I see your point and I think you have a reasonable point of view, although I don't share it because I think to have that point of view you have to make assumptions I'm not comfortable making.

I think there's a lot of variables in terms of how the timeline could progress: how Russia is able to draw on other sources (trade) for equipment, how global economic winds enable Russia to deal with its labor shortages, how deep those stockpiles really go (already Western observers have significantly underestimated them), how much materiel is needed to sustain a war of attrition (in which Russia isn't advancing), how much Russian air power plays into a future timeline and how and whether Ukraine can mitigate Russian air power starting from its current air defense deficit.
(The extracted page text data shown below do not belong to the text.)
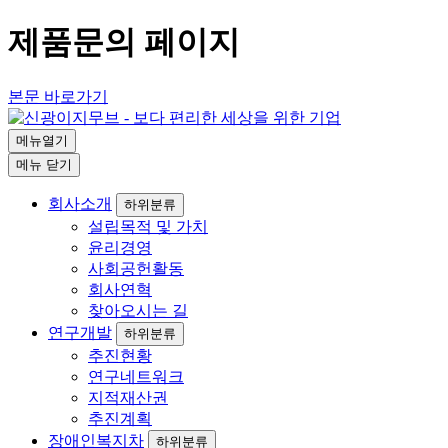
제품문의 페이지
본문 바로가기
메뉴열기
메뉴
닫기
회사소개
하위분류
설립목적 및 가치
윤리경영
사회공헌활동
회사연혁
찾아오시는 길
연구개발
하위분류
추진현황
연구네트워크
지적재산권
추진계획
장애인복지차
하위분류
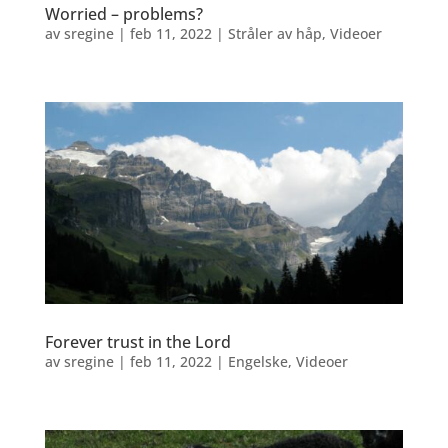
Worried – problems?
av
sregine
|
feb 11, 2022
|
Stråler av håp
,
Videoer
Forever trust in the Lord
av
sregine
|
feb 11, 2022
|
Engelske
,
Videoer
When I look at these, and other variables and unknown quantities, it's hard for me to draw out that Russia is destined/doomed to lose a war of attrition, if supply just continues a little bit longer. We've witnessed Russia adapting significantly during the war - even avoiding (so far) a general mobilization. Furthermore I can think of several more ways in which Russia could win the war with sustained sponsorship of Ukraine (that never test scalability of equipment manufacture). In short, I respect that you've got that view, just uncomfortable of making the assumptions to get there myself.